Hidden macOS Sequoia Features You're Not Using

macOS Sequoia shipped with obvious improvements—window tiling,Passwords app, enhanced AirPlay—but beneath the surface lie hidden capabilities that power users discover years later. Here are the features worth learning that most Mac users never find.

Stage Manager Fine-Tuning

Stage Manager's defaults feel restrictive, but hidden settings unlock real control. Option-click the Stage Manager toggle in System Settings to reveal additional configuration options: group windows by application, adjust the size of the staging area, and control which displays get Stage Manager. For multi-monitor setups, these settings determine whether Stage Manager helps or hinders.

The keyboard shortcut Control-M minimizes windows directly to Stage Manager rather than the Dock—a gesture that becomes natural once you learn it exists.

Live Captions and Audio Descriptions

Beyond the headline accessibility features, Live Captions in Sequoia work system-wide for any audio playing through your Mac. Enable it via Accessibility settings and see real-time transcriptions of podcasts, videos, and video calls. For users in noisy environments or those who prefer reading along, this transforms content consumption.

Audio descriptions for videos—enabled in Accessibility—use AI to describe visual content when the original audio track doesn't convey what's on screen. This goes beyond compliance; it's genuinely useful for cooking videos, tutorials with important visual demonstrations, and foreign films.

Passwords App Beyond the Basics

The new Passwords app syncs more than login credentials. It manages Wi-Fi passwords (share them via AirDrop without revealing the actual characters), software licenses stored as secure notes, and verification codes that update in real-time. The verification code integration means you stop needing separate authenticator apps for most services.

Password categories—Passkeys, Security Keys, Personal, and Work—let you organize credentials logically. The search function indexes everything, making forgotten passwords trivial to find across all your devices.

Enhanced Spotlight Capabilities

Spotlight in Sequoia handles natural language queries that most users never try. "Photos from last July" returns exactly that. "Show me emails from Sarah about the project from last week" works surprisingly well. The more you use Spotlight for complex queries, the better it understands your intent.

Quick Actions in Spotlight—calculations, unit conversions, document previews—reduce the need to open separate apps. Typing "150 EUR to USD" in Spotlight produces an instant result. Creating a new Calendar event by typing the details directly into Spotlight saves multiple dialog interactions.
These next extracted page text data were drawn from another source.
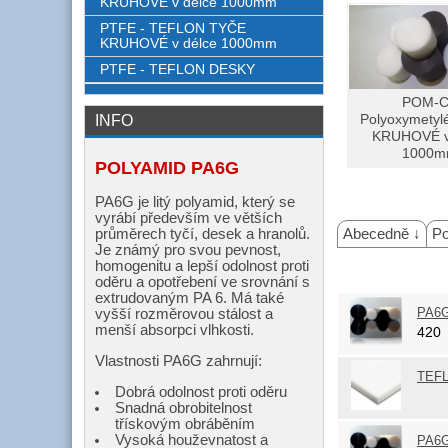
KRUHOVÉ v délce 1000mm
PTFE - TEFLON TYČE
KRUHOVÉ v délce 1000mm
PTFE - TEFLON DESKY
POM-C
INFO
Polyoxymety
KRUHOVÉ v
1000
POLYAMID PA6G
PA6G je litý polyamid, který se
vyrábí především ve větších
průměrech tyčí, desek a hranolů.
Abecedně ↓
Po
Je známý pro svou pevnost,
homogenitu a lepší odolnost proti
oděru a opotřebení ve srovnání s
extrudovaným PA 6. Má také
vyšší rozměrovou stálost a
PA6G
menší absorpci vlhkosti.
42
Vlastnosti PA6G zahrnují:
TEFL
Dobrá odolnost proti oděru
Snadná obrobitelnost
třískovým obráběním
Vysoká houževnatost a
PA6G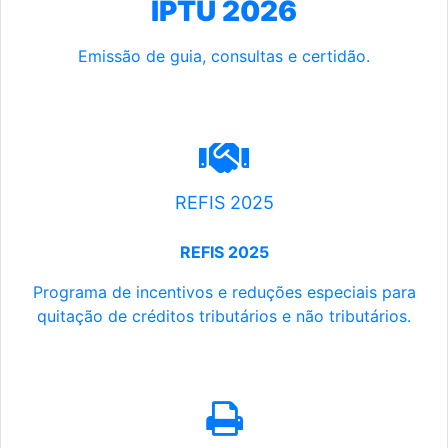
IPTU 2026
Emissão de guia, consultas e certidão.
REFIS 2025
REFIS 2025
Programa de incentivos e reduções especiais para
quitação de créditos tributários e não tributários.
Window Snapping with Keyboard Shortcuts

Beyond the visual tile UI, keyboard shortcuts provide precise window control. Control-Option-Left/Right snaps windows to left/right half. Control-Option-Up/Down maximizes or minimizes windows. These shortcuts work with any application and become muscle memory within a week.

The three-finger window throw—available once you enable Trackpad gestures in Accessibility settings—lets you throw windows to other monitors by swiping with three fingers in the direction of the target display.

Terminal Hidden Settings

Terminal.app in Sequoia gained significant improvements that most users miss. The Pro theme settings include transparency controls, blur effects, and the ability to open multiple tabs as specific profiles—a "development" profile with dark theme and large font, a "server" profile for remote connections with distinct colors.

The bookmark system supports both local directories and remote servers. Adding a bookmark for ssh://servername opens a connected terminal in one click. Bookmarks can include predefined commands that run on connection, automating the tedium of initial server setup.